Entre la vraie vie de Jérôme Kerviel et celle de Proust, celle de Beigbeder, quelle différence ? Ici on voit que Sartre est quand même un peu moins con que Proust, Sartre qui à la fin de "Les Mots" finit par reconnaître tardivement que la poésie est parfaitement réversible (BHL rend hommage à Sartre en retournant sa veste à intervalles réguliers.)

 

 

lundi, 11 août 2008

MON JOURNAL DE GUERRE

Tant le mauvais goût de l'abbé Mugnier est sûr (Proust, Chateaubriand, Barrès, Nitche...), je ne peux m'empêcher de le voir comme le précurseur de tout le clergé catholique actuel.

Ce genre de boussole inversée qui indique l'Enfer n'est pas absolument inutile contrairement à un type comme Sollers qui ne se trompe pas parfois (je n'ai pas d'exemple en tête).

FRENCH ATTACKS

THE TASTE OF FRENCH CRITICIST FATHER A. MUGNIER (1879-1939) IS SO DEPRAVED (HE LIKES PROUST, CHATEAUBRIAND, BARRES, NITCHE...) THAT I CANNOT SEE HIM OTHERWISE AS THE PRECURSOR OF ALL THE CATHOLIC PRIESTS OF TODAY!

THIS KIND OF INVERTED COMPASS THAT INDICATES INFERNO IS NOT ENTIRELY USELESS CONTRARY TO THE FRENCH CRITICIST P. SOLLERS (1936-) WHO IS NOT WRONG SOMETIMES (EVEN IF I DO NOT HAVE ANY EXAMPLE IN MIND).

vendredi, 27 juin 2008

T'as ton style ?

Du gouvernement moderne

"Le ministérialisme constitutionnel ne sortira jamais de ce dilemme cruel pour les résultats que certains esprits en attendent :

ou la nation sera soumise pendant longtemps au despotisme d'un homme de talent et retrouvera la Royauté sous une autre forme, sans les avantages de l'hérédité ; ce seront des fortunes inouïes qu'elle payera périodiquement.

Ou la nation changera souvent de ministres ; et, alors, sa prospérité sera physiquement impossible, parce que rien n'est plus funeste en administration que la mutation des systèmes. Or, chaque ministre a le sien ; et il est dans la nature que le plus médiocre ait la prétention d'en créer un, bon ou mauvais. Puis, un ministre éphémère ne saurait se livrer, tout à la fois, et aux intrigues nécessaires à son maintien, et aux affaires de l'Etat. Il arrive au pouvoir, en voyageur, se tire de peine par un emprunt, grossit la dette, et s'en va, souvent au moment où il sait quelque chose de la science gouvernementale.

Ainsi ou Napoléon moins l'épée, Napoléon sous forme d'avocat (...)."

H. de Balzac

 *

Balzac n'a peut-être pas de style, mais il a de la pré-science. Le style, c'est le bourgeois. Cela donne cette définition du romancier dans le lexique communiste : "Celui qui n'a pas de science, ni même de pré-science ; exemples : Chateaubriand, Eugène Sue, Anatole France, Proust, etc., etc."
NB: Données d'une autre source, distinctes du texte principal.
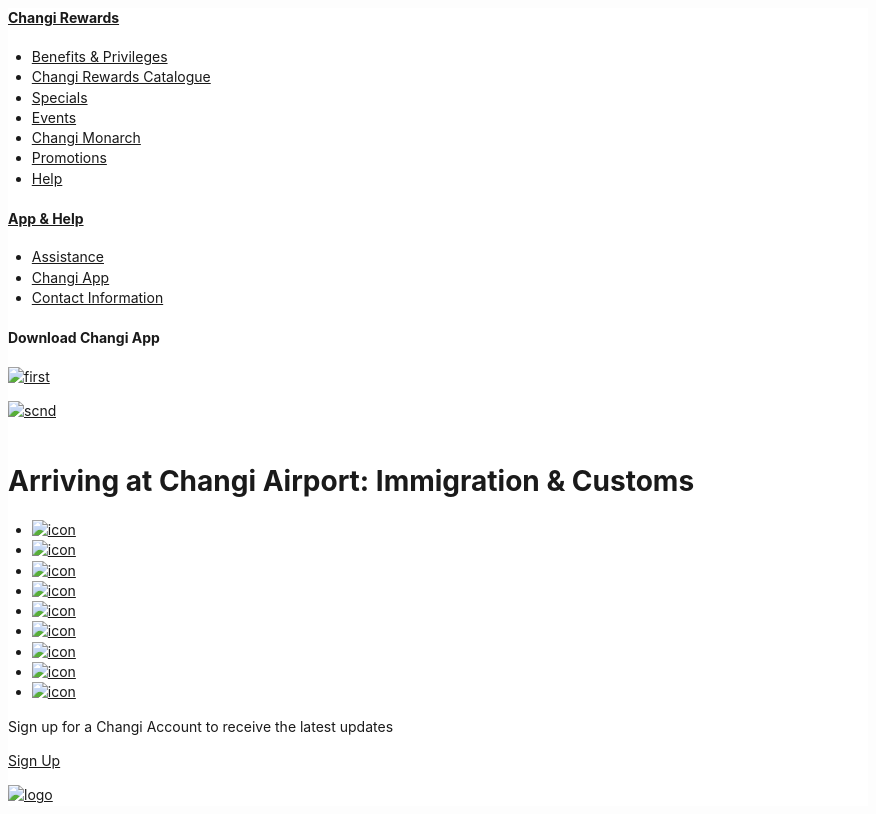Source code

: 

#### [Changi Rewards](/en/rewards.html)

  * [ Benefits & Privileges ](https://www.changiairport.com/en/rewards/benefits-and-privileges.html)
  * [ Changi Rewards Catalogue ](https://www.changiairport.com/en/rewards/catalogue.html)
  * [ Specials ](https://www.changiairport.com/en/rewards/members-special.html)
  * [ Events ](https://www.changiairport.com/en/rewards/members-events.html)
  * [ Changi Monarch ](https://www.changiairport.com/en/rewards/monarch.html)
  * [ Promotions ](https://www.changiairport.com/en/happenings/promotions.html)
  * [ Help ](https://www.changiairport.com/en/help.html)



#### [App & Help](/en/help.html)

  * [ Assistance ](https://www.changiairport.com/en/help/assistance.html)
  * [ Changi App ](https://www.changiairport.com/en/help/changi-app.html)
  * [ Contact Information ](https://www.changiairport.com/en/help/contact-us.html)



#### Download Changi App

[ ![first](/content/dam/changiairport/common/footer/AppStore.svg) ](https://apps.apple.com/sg/app/ichangi/id391730848)

[ ![scnd](/content/dam/changiairport/common/footer/GooglePlay.svg) ](https://play.google.com/store/apps/details?id=com.changiairport.cagapp)

# Arriving at Changi Airport: Immigration & Customs

  * [ ![icon](/content/dam/changiairport/common/footer/facebook-app-symbol.svg) ](https://www.facebook.com/changiairport)
  * [ ![icon](/content/dam/changiairport/common/footer/instagram.svg) ](http://instagram.com/changiairport)
  * [ ![icon](/content/dam/changiairport/common/footer/linkedin.svg) ](https://www.linkedin.com/company/changiairportgroup)
  * [ ![icon](/content/dam/changiairport/common/footer/telegram.svg) ](https://bit.ly/2xQwNT8)
  * [ ![icon](/content/dam/changiairport/common/footer/Icon-tiktok\(resized\).png) ](https://www.tiktok.com/@changiairport?lang=en)
  * [ ![icon](/content/dam/changiairport/common/footer/Icon-x\(resized\).png) ](https://x.com/changiairport)
  * [ ![icon](/content/dam/changiairport/common/footer/youtube.svg) ](https://www.youtube.com/c/changiairport)
  * [ ![icon](/content/dam/changiairport/common/footer/sina-weibo.svg) ](https://weibo.com/changiairport)
  * [ ![icon](/content/dam/changiairport/common/footer/icon.svg) ](https://www.xiaohongshu.com/user/profile/5e15eed30000000001001063)



Sign up for a Changi Account to receive the latest updates

[ Sign Up ](/en/rewards/dashboard.html)

[ ![logo](/content/dam/changiairport/common/header/logo-light.png) ](https://www.changiairport.com/en.html)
En revanche Céline est un peu trop lucide pour être un vrai romancier, bien qu'il fabrique du style à tout rompre. Ne font pas partie du club non plus Drieu La Rochelle, Evelyn Waugh, Aldous Huxley, toujours en avance de deux, trois, cinq ou dix ans sur leur époque.

Dès qu'on sort un peu du Balzac des programmes scolaires on voit bien que c'est une sorte de Pic de la Mirandole, un humaniste de la Renaissance dans un siècle où l'archaïsme est roi. D'où le portrait un peu ridicule que la critique bourgeoise peint de Balzac. Cette soif de connaissance de Balzac, son appétit, ont quelque chose d'indécent pour les bourgeois pour qui l'Ignorance est mère de toutes les Vertus.